I smile. His interest in me was awe-inspiring at first, and now it’s cute.
“It was a dreary November night in Ireland. Sometime the exact date escapes me…But one day, mid 1700’s, my cousin Mary returns from a trip to Egypt changed. Mary was pale before—it was Ireland, after all—but now, she was snow-white. Her gait was stiffer and quicker than before. Other than that, she looked the same. But as soon as she came home from her three-month trip, she was gone. She touched back and then fled.
“That exact day, I left the house to find her. I loved her a lot, and after three months, all I wanted to do was hug her and hear about her travels. Well, I found her alright—at 11:59 on the night of a full moon. She tried to get me to leave the cave she was seeking refuge in, but I ran to her and threw my arms around her. And like I said, once you get a whiff of a human during a transformation, the hunger takes over.
“I awoke days later. She was sobbing in a corner. Long story short, I left for the American colonies soon after that—and I’ve been here ever since.
“I’ve met other vamps. Not too many. Mary’s met Vladimir, Dmitri’s dad, who lives in Germany; Jeanette in France; and one called Gramps, who resides in Greece. I know Dmitri, the ones in Canada, Jose and Diego from Mexico, and the triplets from New York, Nancy, Natalie, and Natasha. Those three are vicious.
“There are almost a thousand, so obviously I have a lot more to meet. But we all still keep in touch.”
“What,” Adam cuts in, “you guys have your own social networking site? Vampbook?”

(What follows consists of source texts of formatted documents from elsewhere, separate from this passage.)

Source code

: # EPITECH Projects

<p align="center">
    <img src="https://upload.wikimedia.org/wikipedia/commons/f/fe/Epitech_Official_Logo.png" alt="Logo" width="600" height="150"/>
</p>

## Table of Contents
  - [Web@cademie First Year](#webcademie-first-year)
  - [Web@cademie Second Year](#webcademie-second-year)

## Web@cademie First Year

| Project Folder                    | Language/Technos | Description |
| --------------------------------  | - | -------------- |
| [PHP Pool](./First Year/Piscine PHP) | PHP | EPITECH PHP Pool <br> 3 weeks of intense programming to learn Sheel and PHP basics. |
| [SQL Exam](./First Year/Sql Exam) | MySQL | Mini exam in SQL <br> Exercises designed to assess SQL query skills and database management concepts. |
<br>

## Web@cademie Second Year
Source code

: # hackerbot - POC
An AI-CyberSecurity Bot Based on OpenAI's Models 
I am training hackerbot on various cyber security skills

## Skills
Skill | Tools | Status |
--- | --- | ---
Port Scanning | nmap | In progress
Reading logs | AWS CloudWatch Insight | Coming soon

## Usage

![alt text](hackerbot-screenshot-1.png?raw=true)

“Oh-ho, you’re funny. No. We have a chat room—Western Vampires. It’s for the Americas. For the ones living in remote places, we talk by letter. Usually shipped by bats. Mary emails me the details of those four in Europe. We have yet to discover any in Asia. Oh, and Africa. Don’t even get me started. But hey. We have all eternity to find them.”
“By bats?” he yells. “That is so freaking cool! Are they your minions?”
“How should I know? They just respect us.” I laugh. “You don’t know how relieved I am that you like all this.”
As Adam opens his mouth to reply, my phone rings. I pick up. “Yellow?”
“Clarissa! Get here now, it’s an emergency!”
“Wha?” It’s Dmitri. Never in my entire life has he sounded so terrified. And when you hear a terrified vampire, it tends to terrify you.
“What’s up?” I ask, my hand starting to quiver, causing my cell to vibrate against my head.
“Cr*p, girl, cr*p. A death toll when up on W.V.”
“Death toll?” I echo. Vampires are immortal. We don’t die. “Stop scaring me, Dem. What do you mean?”
“I mean vamps are dying and Jose and Diego are here. They ran all the way from good ole Mexico to warn us. Please come.”
A memory flashed in front of my eyes. I was crouching, shrinking into a towering oak, defenseless as a child. I was a baby vampire, new to America and new to my body. Roaring-Cougar stood before me, snarling. “Why would you, a scrawny little vamp, dare to trespass here?” He raised a razor-sharp claw as I whimpered, “Och,” squeezing my eyes closed and anticipating sure death.
I heard a struggle and then silence. When I opened my eyes, blood stained the moonlit forest. “Are you alright?” a German voice said gently. A rough voice, but nevertheless brotherly and comforting. Another vampire stood before me, even bigger than the monstrous American Indian one, who was currently splattered all over the foliage. This was how I met Dmitri.
How could this tough vamp be in near-tears with me over the phone?
“I’m on my way.” I hang up and chuck my Droid in the backseat. “Looks like we’re taking the scenic route,” I hiss.
“What’s wrong?” Adam asked. I can smell his fear, sickly and ambrosial, hanging in the compacted air of the car.
“I don’t know. But if vampires are dying, it’s bad.”